Deux, en particulier : L’horloge brûle, qui parle de mon père décédé, Cœur à terre, inspirée par le père de mon meilleur ami. Les écrire était déjà difficile… mais les enregistrer, c’était encore plus dur. J’ai voulu les honorer, raconter ces deux hommes avec le plus de justesse possible.
Quelles sont vos influences musicales pour Naufragé ?
Michael Jackson, d’abord. C’est le boss ultime. J’ai été inspiré par sa capacité à être éclectique tout en restant cohérent. Stromae m’a aussi beaucoup influencé. Mais j’ai surtout voulu créer ma propre patte.
Comment définiriez-vous celle-ci ?
Je fais de la pop, mais j’aime la mêler à d’autres genres que j’apprécie : un peu d’urbain, d’électro, de soul dans les textes, de variété aussi… C’est un mélange qui me ressemble.
Quelle chanson de l’album vous représente le plus ?

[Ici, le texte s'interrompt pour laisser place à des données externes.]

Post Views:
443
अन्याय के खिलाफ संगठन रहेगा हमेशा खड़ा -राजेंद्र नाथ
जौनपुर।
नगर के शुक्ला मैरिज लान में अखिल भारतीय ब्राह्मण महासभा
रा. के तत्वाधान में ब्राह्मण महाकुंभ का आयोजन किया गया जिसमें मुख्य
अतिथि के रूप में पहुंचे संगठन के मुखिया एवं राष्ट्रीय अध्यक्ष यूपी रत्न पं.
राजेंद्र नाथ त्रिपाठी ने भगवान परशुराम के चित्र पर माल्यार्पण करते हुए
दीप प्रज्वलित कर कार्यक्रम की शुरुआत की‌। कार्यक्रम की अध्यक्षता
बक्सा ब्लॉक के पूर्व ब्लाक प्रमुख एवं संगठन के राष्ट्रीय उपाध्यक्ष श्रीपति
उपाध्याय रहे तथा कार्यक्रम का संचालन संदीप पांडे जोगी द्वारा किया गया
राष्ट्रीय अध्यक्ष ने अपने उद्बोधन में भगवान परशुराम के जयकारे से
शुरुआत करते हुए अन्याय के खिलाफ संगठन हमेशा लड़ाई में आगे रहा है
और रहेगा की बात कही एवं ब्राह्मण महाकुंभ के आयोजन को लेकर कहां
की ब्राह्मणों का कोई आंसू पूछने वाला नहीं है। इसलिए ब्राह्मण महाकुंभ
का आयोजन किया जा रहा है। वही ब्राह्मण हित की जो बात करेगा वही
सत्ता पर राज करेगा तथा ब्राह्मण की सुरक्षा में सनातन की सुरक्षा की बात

"Naufragé". Elle incarne pleinement mon parcours. C’est la quintessence de tout ce que j’ai traversé, de cette certitude que, malgré tout, "ça va bien se passer".
Quelle est votre relation avec l’industrie musicale ?
Bonne. Je me suis entouré de personnes saines, donc je vis bien les choses. J’avais peur des requins, mais en réalité, si tu sais qui tu es, ce que tu veux, et que tu es bien entouré, alors tu arrives à rester aligné.
Que vous dirait votre père s’il vous voyait aujourd’hui ?
J’espère qu’il serait fier et qu’il me dirait que j’ai pris la bonne voie. Il m’a toujours poussé à chanter, il croyait en moi.
Pensez-vous déjà à un deuxième album ?
Oui, bien sûr. Je sais déjà dans quelle direction musicale je veux aller. Mais pour l’instant, je suis encore pleinement engagé avec Naufragé. Il a encore beaucoup de choses à vivre.
Que peut-on vous souhaiter de meilleur pour la suite ?
Des salles pleines, encore plus de dates, de beaux succès pour les prochains titres, et surtout… que de nouvelles personnes montent à bord du bateau.